A discussion of scope conditions referencing two of Noah's posts is here.
Being a much more widely read blogger with a much bigger platform at Bloomberg View, he has since made "scope conditions" or "theory scope" more ubiquitous than the more technical physics terms "limit", "scale", or "region of validity".
But I've been attempting to get economists to see and understand this idea for awhile now. The earliest documented evidence is from a comment on Scott Sumner's blog from 2011 (using the physics term "limit"):
My opinion here, but I think finding a theory that reduces to both a monetarist theory and a Keynesian theory in various limits or under specific constraints may be a key to understanding macroeconomics and more focus should be in that direction (unless it has already been done! I haven’t been able to find anything). Both theories appear to save the phenomena in particular regimes so the “correct” macroeconomic theory should reduce to each in particular limits.
Not that I have any issue with "scope conditions" — it's a really good phrase for this concept. It's just that I'd never used the phrase as a physicist. I do have a personal story about the concept however.

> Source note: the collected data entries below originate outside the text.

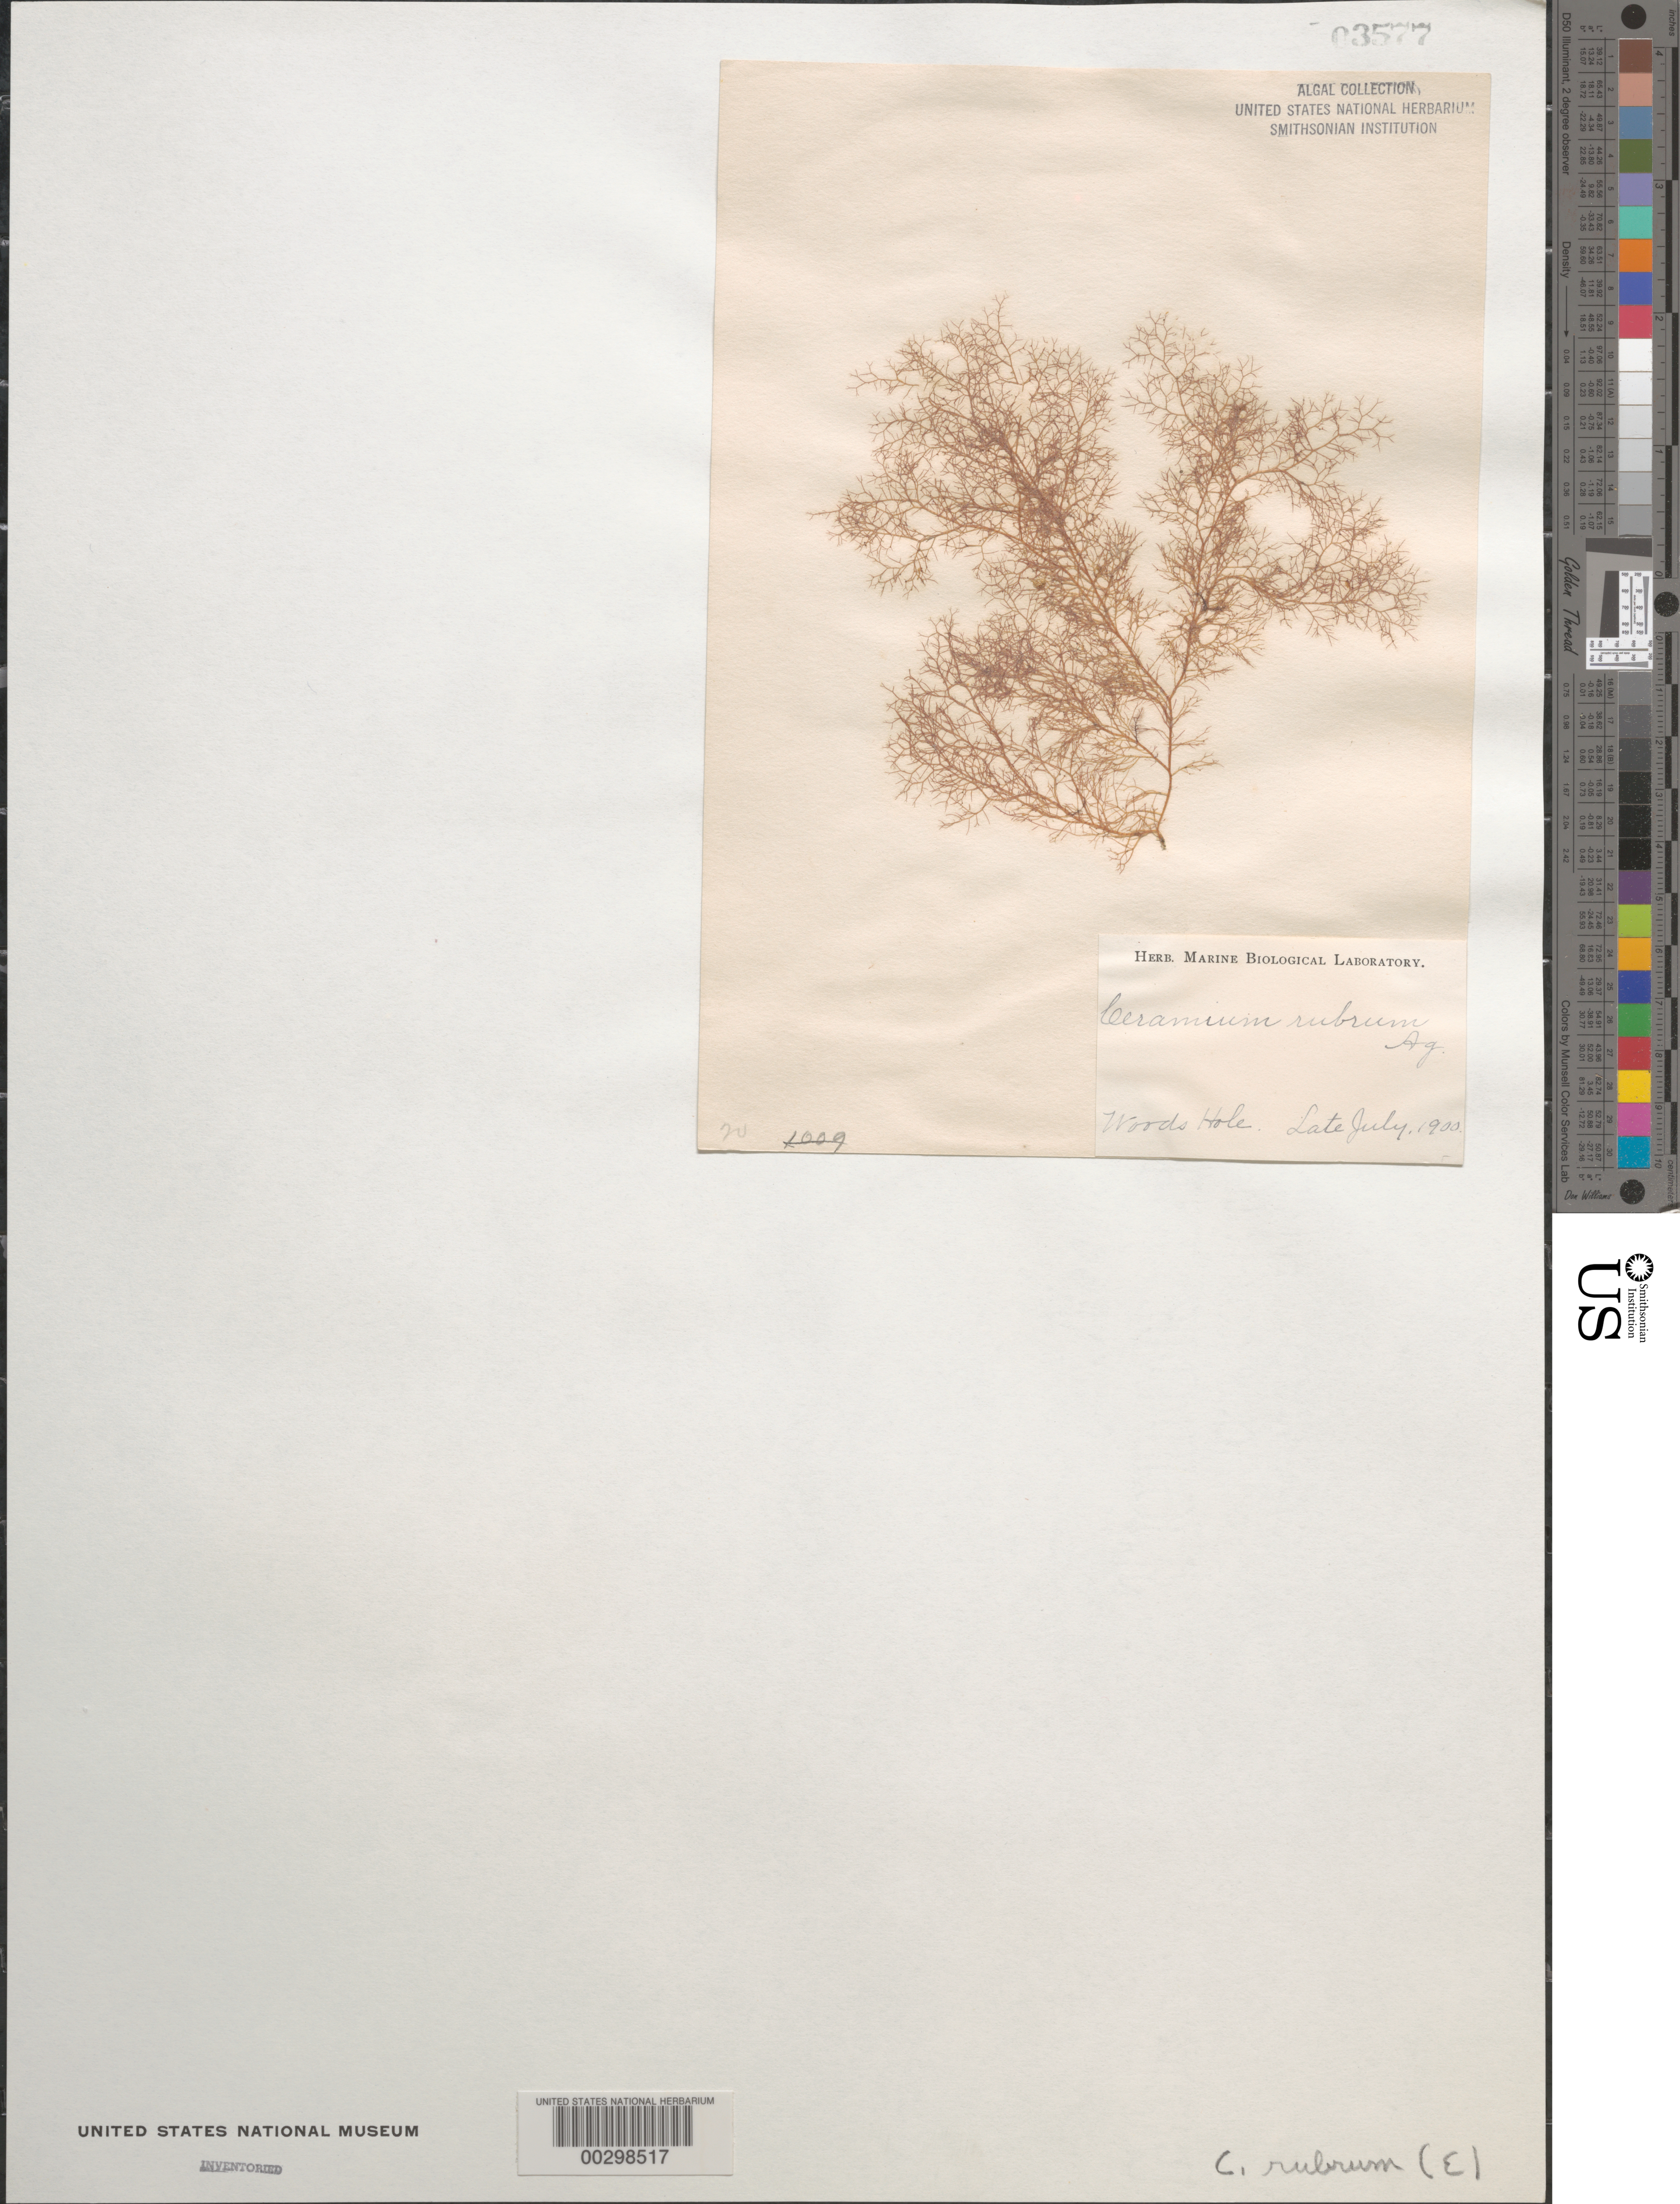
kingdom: Plantae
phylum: Rhodophyta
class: Florideophyceae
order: Ceramiales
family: Ceramiaceae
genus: Ceramium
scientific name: Ceramium rubrum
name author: C. Agardh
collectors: Marine Biological Lab (Herb.)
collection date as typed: Jul 1900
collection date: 1900-07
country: United States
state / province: Massachusetts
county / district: Barnstable County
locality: Woods Hole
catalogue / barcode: US 3577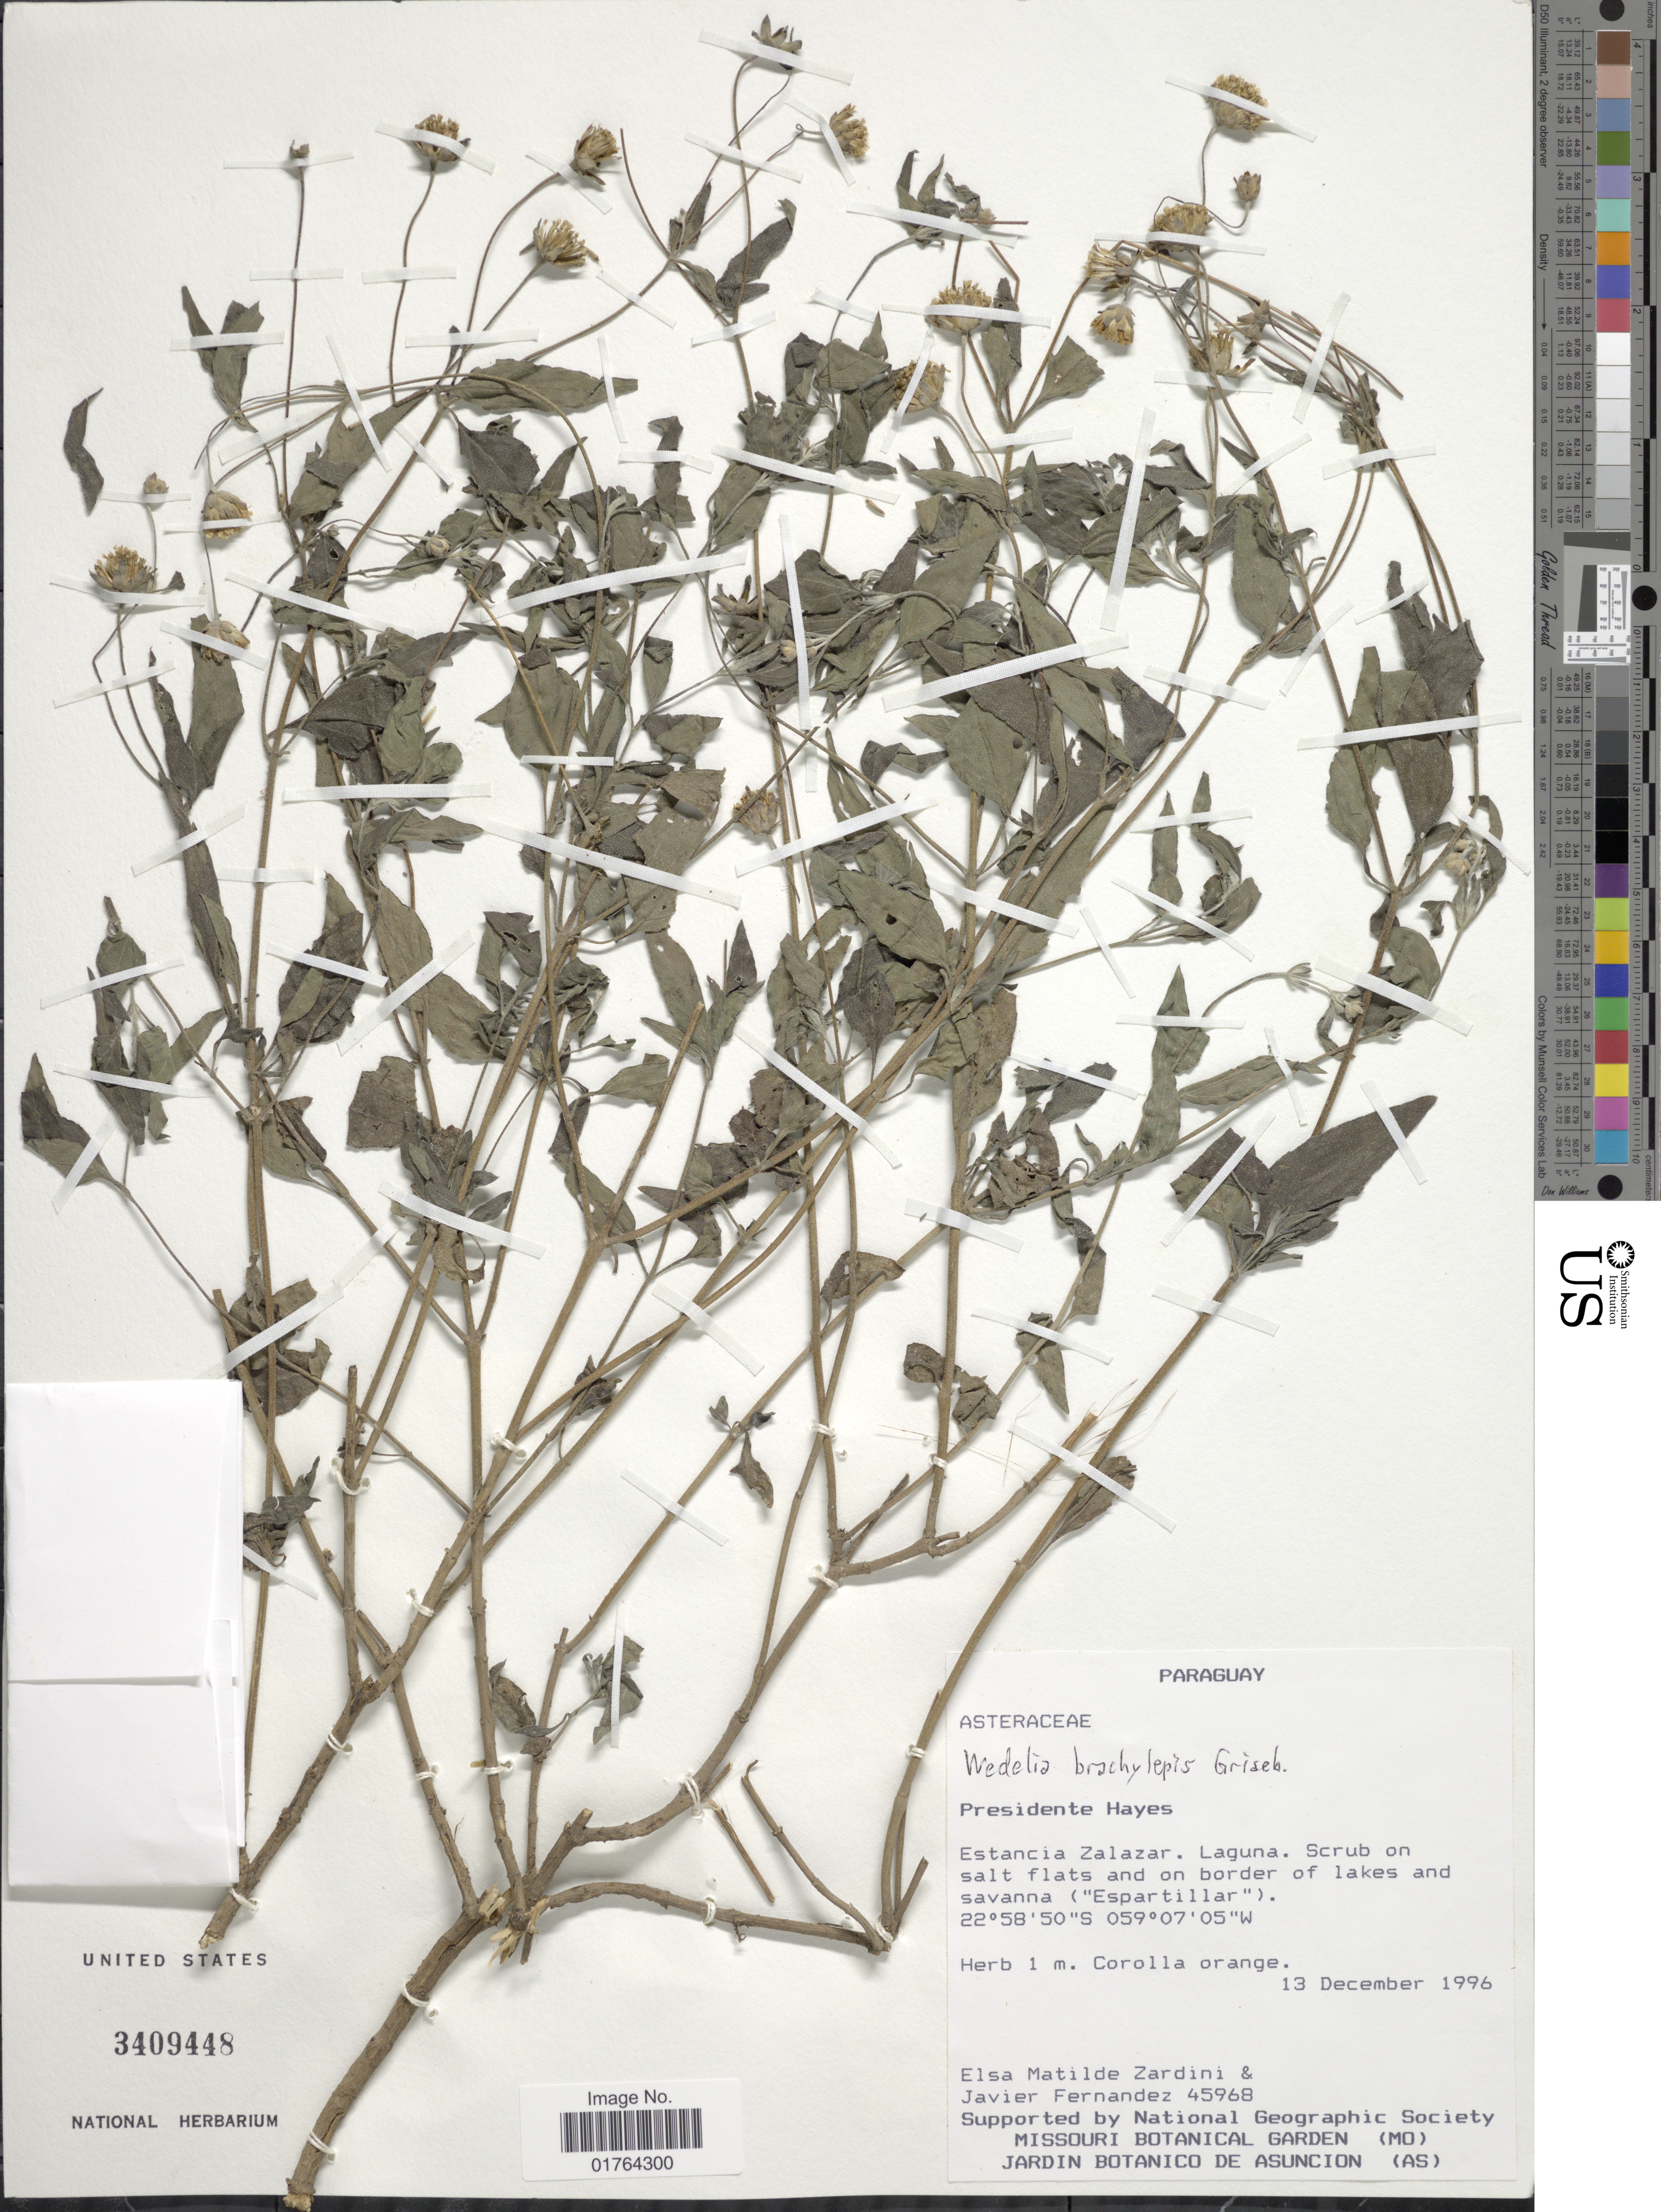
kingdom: Plantae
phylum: Tracheophyta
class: Magnoliopsida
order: Asterales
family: Asteraceae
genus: Wedelia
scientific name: Wedelia brachylepis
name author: Griseb.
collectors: E. M. Zardini & J. Fernández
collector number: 45968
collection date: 1996-12-13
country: Paraguay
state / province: Presidente Hayes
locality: Presidente Hayes, Estancia Zalazar, Laguna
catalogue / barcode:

During my thesis defense (aka the final exam at UW, where you present the research in your thesis to your committee and then spend an hour or longer responding to the toughest questions about it your committee can think of), I was asked where the model of quark physics I was using was valid (its region of validity). Normally this would be an easy question because the particular assumptions usually yield direct "scope conditions". You assume the speed of light is large and so the model is valid for velocities small compared to the speed of light: v << c.
However, my model lacked a specific property of the underlying theory (you could call it the "microfoundations") quantum chromodynamics (QCD) called confinement — you never see an individual quark, they always come in "colorless" combinations of three red-green-blue or two red-antired.
The problem is that confinement has not been proven analytically from QCD yet, only shown via some experimental and computational methods. So it is much more difficult to translate an assumption that confinement doesn't matter into a specific scope condition. So you can probably guess I struggled with the question in my thesis defense.
I've thought about that question off and on over the past 12 years (almost to the day in August of 2005). My best answer now is that the scope is the same scope as the deep inelastic scattering model: Q² >> 1 GeV² (probing the nucleus at less than 1 fm length scale). Asymptotic freedom (confinement disappears at high energy) of QCD means that confinement doesn't have an effect at high energy except for the input scale for DGLAP evolution (the equations used to change the energy scale of quark and gluon distributions). However, until confinement is understood analytically, this particular scope condition is going to be more hand waving than science.
So in the end I completely agree with Noah: scope conditions are important to think about.